> _PROMPT_: Leave out the pictures and repeat the data exactly.

(DATA LISTING)

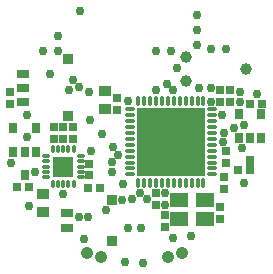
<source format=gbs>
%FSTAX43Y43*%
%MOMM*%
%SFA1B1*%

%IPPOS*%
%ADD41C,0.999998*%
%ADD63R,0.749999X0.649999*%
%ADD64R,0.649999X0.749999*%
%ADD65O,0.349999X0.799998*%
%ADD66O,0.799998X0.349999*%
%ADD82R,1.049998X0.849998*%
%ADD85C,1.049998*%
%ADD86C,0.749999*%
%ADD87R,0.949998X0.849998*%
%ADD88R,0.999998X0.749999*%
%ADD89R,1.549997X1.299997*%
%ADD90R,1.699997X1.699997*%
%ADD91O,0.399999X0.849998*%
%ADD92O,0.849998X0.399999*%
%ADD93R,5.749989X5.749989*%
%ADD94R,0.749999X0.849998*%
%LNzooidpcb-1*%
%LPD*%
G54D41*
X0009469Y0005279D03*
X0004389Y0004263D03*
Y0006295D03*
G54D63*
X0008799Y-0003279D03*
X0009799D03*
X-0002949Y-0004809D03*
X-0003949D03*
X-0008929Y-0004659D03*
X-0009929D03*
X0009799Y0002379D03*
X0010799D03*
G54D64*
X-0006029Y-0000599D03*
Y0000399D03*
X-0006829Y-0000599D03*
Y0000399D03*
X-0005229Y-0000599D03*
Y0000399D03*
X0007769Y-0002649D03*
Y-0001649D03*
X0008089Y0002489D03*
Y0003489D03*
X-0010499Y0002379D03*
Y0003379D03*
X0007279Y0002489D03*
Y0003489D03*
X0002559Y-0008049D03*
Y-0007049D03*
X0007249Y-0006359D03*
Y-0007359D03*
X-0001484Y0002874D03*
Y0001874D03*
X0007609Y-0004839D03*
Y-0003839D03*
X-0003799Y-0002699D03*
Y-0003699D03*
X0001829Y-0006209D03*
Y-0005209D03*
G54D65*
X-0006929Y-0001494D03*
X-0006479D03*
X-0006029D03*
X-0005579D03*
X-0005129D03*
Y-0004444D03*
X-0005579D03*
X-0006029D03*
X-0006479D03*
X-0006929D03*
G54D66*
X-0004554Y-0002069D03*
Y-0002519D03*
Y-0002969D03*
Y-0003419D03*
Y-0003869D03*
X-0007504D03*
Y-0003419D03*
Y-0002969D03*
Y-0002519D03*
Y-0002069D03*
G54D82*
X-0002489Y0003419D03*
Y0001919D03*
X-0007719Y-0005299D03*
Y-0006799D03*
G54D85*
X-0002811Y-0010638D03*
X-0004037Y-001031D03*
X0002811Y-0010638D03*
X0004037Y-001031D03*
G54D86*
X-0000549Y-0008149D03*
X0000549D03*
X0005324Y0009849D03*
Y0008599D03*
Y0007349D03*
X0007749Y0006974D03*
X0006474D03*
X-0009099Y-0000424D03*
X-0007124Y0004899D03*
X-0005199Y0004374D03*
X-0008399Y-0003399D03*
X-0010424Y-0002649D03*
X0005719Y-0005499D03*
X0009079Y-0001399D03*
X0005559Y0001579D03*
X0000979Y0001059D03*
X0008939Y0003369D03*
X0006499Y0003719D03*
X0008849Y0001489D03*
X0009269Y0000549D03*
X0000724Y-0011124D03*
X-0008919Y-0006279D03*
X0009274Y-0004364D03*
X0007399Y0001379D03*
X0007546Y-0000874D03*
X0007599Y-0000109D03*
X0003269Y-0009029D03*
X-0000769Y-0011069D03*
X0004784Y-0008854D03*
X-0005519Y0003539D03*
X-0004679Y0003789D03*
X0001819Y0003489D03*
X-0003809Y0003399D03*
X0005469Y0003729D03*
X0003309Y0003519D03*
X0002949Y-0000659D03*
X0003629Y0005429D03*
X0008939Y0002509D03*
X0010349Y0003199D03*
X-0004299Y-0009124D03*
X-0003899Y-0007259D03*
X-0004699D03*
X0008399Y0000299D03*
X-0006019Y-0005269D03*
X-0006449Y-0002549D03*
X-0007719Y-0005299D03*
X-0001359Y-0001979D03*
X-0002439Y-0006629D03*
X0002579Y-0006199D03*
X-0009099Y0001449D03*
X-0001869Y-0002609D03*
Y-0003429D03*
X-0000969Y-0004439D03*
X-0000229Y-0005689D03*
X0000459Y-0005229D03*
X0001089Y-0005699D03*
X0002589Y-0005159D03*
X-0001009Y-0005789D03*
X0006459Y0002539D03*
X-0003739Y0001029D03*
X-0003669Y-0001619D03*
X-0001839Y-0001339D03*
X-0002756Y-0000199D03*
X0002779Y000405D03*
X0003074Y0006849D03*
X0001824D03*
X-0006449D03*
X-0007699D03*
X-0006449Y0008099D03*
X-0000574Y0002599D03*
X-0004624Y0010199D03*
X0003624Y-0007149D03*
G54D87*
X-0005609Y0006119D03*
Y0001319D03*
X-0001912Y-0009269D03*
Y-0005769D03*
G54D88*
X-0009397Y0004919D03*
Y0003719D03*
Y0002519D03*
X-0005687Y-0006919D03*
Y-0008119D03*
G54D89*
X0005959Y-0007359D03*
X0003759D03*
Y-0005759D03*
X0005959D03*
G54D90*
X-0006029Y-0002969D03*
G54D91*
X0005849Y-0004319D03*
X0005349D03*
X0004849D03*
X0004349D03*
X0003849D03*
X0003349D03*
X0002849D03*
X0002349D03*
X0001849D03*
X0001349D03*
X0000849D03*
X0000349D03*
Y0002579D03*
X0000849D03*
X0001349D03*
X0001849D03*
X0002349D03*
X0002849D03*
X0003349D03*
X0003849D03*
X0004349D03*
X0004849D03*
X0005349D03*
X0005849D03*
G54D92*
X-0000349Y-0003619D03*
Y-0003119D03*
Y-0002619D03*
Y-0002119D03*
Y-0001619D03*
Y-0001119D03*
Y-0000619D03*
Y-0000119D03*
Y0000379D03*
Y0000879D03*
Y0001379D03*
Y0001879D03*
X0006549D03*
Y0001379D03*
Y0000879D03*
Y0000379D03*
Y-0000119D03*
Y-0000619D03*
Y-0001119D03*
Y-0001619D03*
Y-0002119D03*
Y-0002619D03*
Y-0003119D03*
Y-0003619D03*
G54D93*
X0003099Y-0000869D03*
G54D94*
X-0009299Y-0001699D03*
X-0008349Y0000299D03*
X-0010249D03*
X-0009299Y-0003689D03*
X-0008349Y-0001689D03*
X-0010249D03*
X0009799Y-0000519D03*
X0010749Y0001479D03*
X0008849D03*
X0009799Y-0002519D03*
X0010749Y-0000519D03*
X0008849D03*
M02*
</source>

(End DATA LISTING)

> _THE ANSWER_:
<source format=gbs>
%FSTAX43Y43*%
%MOMM*%
%SFA1B1*%

%IPPOS*%
%ADD41C,0.999998*%
%ADD63R,0.749999X0.649999*%
%ADD64R,0.649999X0.749999*%
%ADD65O,0.349999X0.799998*%
%ADD66O,0.799998X0.349999*%
%ADD82R,1.049998X0.849998*%
%ADD85C,1.049998*%
%ADD86C,0.749999*%
%ADD87R,0.949998X0.849998*%
%ADD88R,0.999998X0.749999*%
%ADD89R,1.549997X1.299997*%
%ADD90R,1.699997X1.699997*%
%ADD91O,0.399999X0.849998*%
%ADD92O,0.849998X0.399999*%
%ADD93R,5.749989X5.749989*%
%ADD94R,0.749999X0.849998*%
%LNzooidpcb-1*%
%LPD*%
G54D41*
X0009469Y0005279D03*
X0004389Y0004263D03*
Y0006295D03*
G54D63*
X0008799Y-0003279D03*
X0009799D03*
X-0002949Y-0004809D03*
X-0003949D03*
X-0008929Y-0004659D03*
X-0009929D03*
X0009799Y0002379D03*
X0010799D03*
G54D64*
X-0006029Y-0000599D03*
Y0000399D03*
X-0006829Y-0000599D03*
Y0000399D03*
X-0005229Y-0000599D03*
Y0000399D03*
X0007769Y-0002649D03*
Y-0001649D03*
X0008089Y0002489D03*
Y0003489D03*
X-0010499Y0002379D03*
Y0003379D03*
X0007279Y0002489D03*
Y0003489D03*
X0002559Y-0008049D03*
Y-0007049D03*
X0007249Y-0006359D03*
Y-0007359D03*
X-0001484Y0002874D03*
Y0001874D03*
X0007609Y-0004839D03*
Y-0003839D03*
X-0003799Y-0002699D03*
Y-0003699D03*
X0001829Y-0006209D03*
Y-0005209D03*
G54D65*
X-0006929Y-0001494D03*
X-0006479D03*
X-0006029D03*
X-0005579D03*
X-0005129D03*
Y-0004444D03*
X-0005579D03*
X-0006029D03*
X-0006479D03*
X-0006929D03*
G54D66*
X-0004554Y-0002069D03*
Y-0002519D03*
Y-0002969D03*
Y-0003419D03*
Y-0003869D03*
X-0007504D03*
Y-0003419D03*
Y-0002969D03*
Y-0002519D03*
Y-0002069D03*
G54D82*
X-0002489Y0003419D03*
Y0001919D03*
X-0007719Y-0005299D03*
Y-0006799D03*
G54D85*
X-0002811Y-0010638D03*
X-0004037Y-001031D03*
X0002811Y-0010638D03*
X0004037Y-001031D03*
G54D86*
X-0000549Y-0008149D03*
X0000549D03*
X0005324Y0009849D03*
Y0008599D03*
Y0007349D03*
X0007749Y0006974D03*
X0006474D03*
X-0009099Y-0000424D03*
X-0007124Y0004899D03*
X-0005199Y0004374D03*
X-0008399Y-0003399D03*
X-0010424Y-0002649D03*
X0005719Y-0005499D03*
X0009079Y-0001399D03*
X0005559Y0001579D03*
X0000979Y0001059D03*
X0008939Y0003369D03*
X0006499Y0003719D03*
X0008849Y0001489D03*
X0009269Y0000549D03*
X0000724Y-0011124D03*
X-0008919Y-0006279D03*
X0009274Y-0004364D03*
X0007399Y0001379D03*
X0007546Y-0000874D03*
X0007599Y-0000109D03*
X0003269Y-0009029D03*
X-0000769Y-0011069D03*
X0004784Y-0008854D03*
X-0005519Y0003539D03*
X-0004679Y0003789D03*
X0001819Y0003489D03*
X-0003809Y0003399D03*
X0005469Y0003729D03*
X0003309Y0003519D03*
X0002949Y-0000659D03*
X0003629Y0005429D03*
X0008939Y0002509D03*
X0010349Y0003199D03*
X-0004299Y-0009124D03*
X-0003899Y-0007259D03*
X-0004699D03*
X0008399Y0000299D03*
X-0006019Y-0005269D03*
X-0006449Y-0002549D03*
X-0007719Y-0005299D03*
X-0001359Y-0001979D03*
X-0002439Y-0006629D03*
X0002579Y-0006199D03*
X-0009099Y0001449D03*
X-0001869Y-0002609D03*
Y-0003429D03*
X-0000969Y-0004439D03*
X-0000229Y-0005689D03*
X0000459Y-0005229D03*
X0001089Y-0005699D03*
X0002589Y-0005159D03*
X-0001009Y-0005789D03*
X0006459Y0002539D03*
X-0003739Y0001029D03*
X-0003669Y-0001619D03*
X-0001839Y-0001339D03*
X-0002756Y-0000199D03*
X0002779Y000405D03*
X0003074Y0006849D03*
X0001824D03*
X-0006449D03*
X-0007699D03*
X-0006449Y0008099D03*
X-0000574Y0002599D03*
X-0004624Y0010199D03*
X0003624Y-0007149D03*
G54D87*
X-0005609Y0006119D03*
Y0001319D03*
X-0001912Y-0009269D03*
Y-0005769D03*
G54D88*
X-0009397Y0004919D03*
Y0003719D03*
Y0002519D03*
X-0005687Y-0006919D03*
Y-0008119D03*
G54D89*
X0005959Y-0007359D03*
X0003759D03*
Y-0005759D03*
X0005959D03*
G54D90*
X-0006029Y-0002969D03*
G54D91*
X0005849Y-0004319D03*
X0005349D03*
X0004849D03*
X0004349D03*
X0003849D03*
X0003349D03*
X0002849D03*
X0002349D03*
X0001849D03*
X0001349D03*
X0000849D03*
X0000349D03*
Y0002579D03*
X0000849D03*
X0001349D03*
X0001849D03*
X0002349D03*
X0002849D03*
X0003349D03*
X0003849D03*
X0004349D03*
X0004849D03*
X0005349D03*
X0005849D03*
G54D92*
X-0000349Y-0003619D03*
Y-0003119D03*
Y-0002619D03*
Y-0002119D03*
Y-0001619D03*
Y-0001119D03*
Y-0000619D03*
Y-0000119D03*
Y0000379D03*
Y0000879D03*
Y0001379D03*
Y0001879D03*
X0006549D03*
Y0001379D03*
Y0000879D03*
Y0000379D03*
Y-0000119D03*
Y-0000619D03*
Y-0001119D03*
Y-0001619D03*
Y-0002119D03*
Y-0002619D03*
Y-0003119D03*
Y-0003619D03*
G54D93*
X0003099Y-0000869D03*
G54D94*
X-0009299Y-0001699D03*
X-0008349Y0000299D03*
X-0010249D03*
X-0009299Y-0003689D03*
X-0008349Y-0001689D03*
X-0010249D03*
X0009799Y-0000519D03*
X0010749Y0001479D03*
X0008849D03*
X0009799Y-0002519D03*
X0010749Y-0000519D03*
X0008849D03*
M02*
</source>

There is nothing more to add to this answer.